1b) At the same time User2 wants to add tag3 to the postid1 and build following multi-path update:
/posts/postid1/tags : {“tag1:true, “tag2”: true, “tag3”: true}
/tags/tag3/postid1: {“Title”:”Title 1”, “body”: “About Firebase”}
So apparently both updates can succeed one after other and we can have tags/tag3/postid1 data out of sync as it has old title.
I can think of security rules to handle this but then not sure if this is correct or will work.

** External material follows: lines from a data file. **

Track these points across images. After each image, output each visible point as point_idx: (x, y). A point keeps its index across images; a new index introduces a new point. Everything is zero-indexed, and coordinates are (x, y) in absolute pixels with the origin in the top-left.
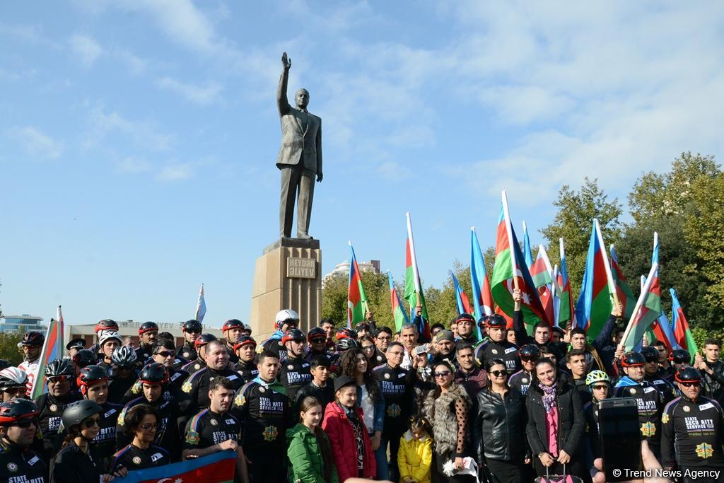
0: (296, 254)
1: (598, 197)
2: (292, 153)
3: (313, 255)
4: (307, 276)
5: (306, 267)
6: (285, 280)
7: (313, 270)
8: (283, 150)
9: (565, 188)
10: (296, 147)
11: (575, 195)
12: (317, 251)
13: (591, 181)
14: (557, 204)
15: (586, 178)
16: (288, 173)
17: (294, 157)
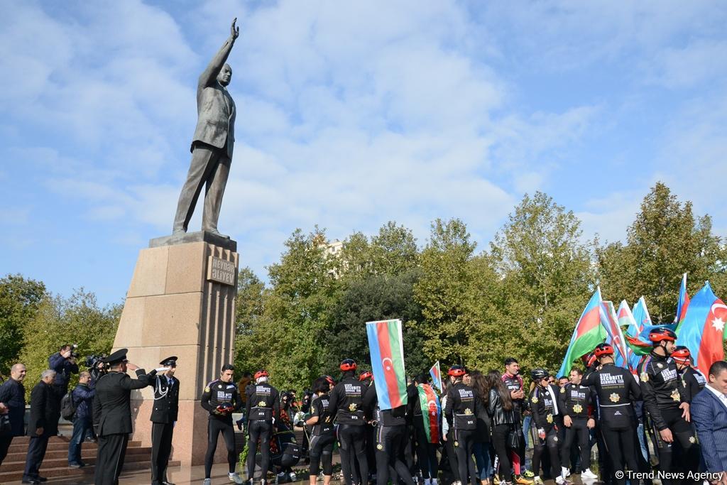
0: (217, 254)
1: (324, 245)
2: (217, 135)
3: (232, 259)
4: (227, 282)
5: (226, 271)
6: (206, 281)
7: (233, 276)
8: (206, 128)
9: (298, 231)
10: (221, 128)
11: (305, 239)
12: (235, 255)
13: (321, 229)
14: (288, 245)
15: (316, 226)
16: (206, 156)
17: (218, 139)
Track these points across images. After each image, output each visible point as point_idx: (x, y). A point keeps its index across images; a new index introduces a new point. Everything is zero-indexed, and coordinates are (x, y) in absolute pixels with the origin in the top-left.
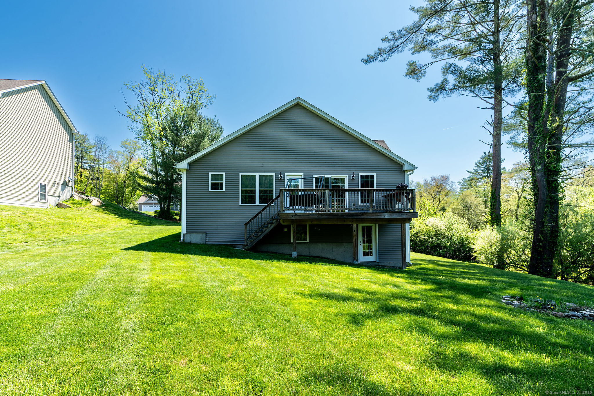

Like we can have updatedAt and lastUpdatedAt fields and we have check if we are updating our own version of post that we read:
posts":{
"$postid":{
".write":true,
".read":true,
".validate": "
newData.hasChildren(['userId', 'updatedAt', 'lastUpdated', 'Title']) && (
!data.exists() ||
data.child('updatedAt').val() === newData.child('lastUpdated').val())"
}
}
Also for tags we do not want to check that again and we can check if /tags/$tag/$postid/updatedAt is same as /posts/$postid/updatedAt.
"tags":{
"$tag":{
"$postid":{
".write":true,
".read":true,
".validate": "
newData.hasChildren(['userId', 'updatedAt', 'lastUpdated', 'Title']) && (
newData.child('updatedAt').val() === root.child('posts').child('$postid').val().child('updatedAt').val())”
}
}
}
By this “/posts/$postid” has concurrency control in it and users can write their own reads Also /posts/$postid” becomes source of truth and rest other fan-out paths check if updatedAt fields matches with it the primary source of truth path.
Will this bring in consistency or there are still problems? Or can bring performance down when done at scale?
Are multi path updates and rules atomic together by that I mean a rule or both rules are evaluated separately in isolation for multi path updates like 1a and 1b above?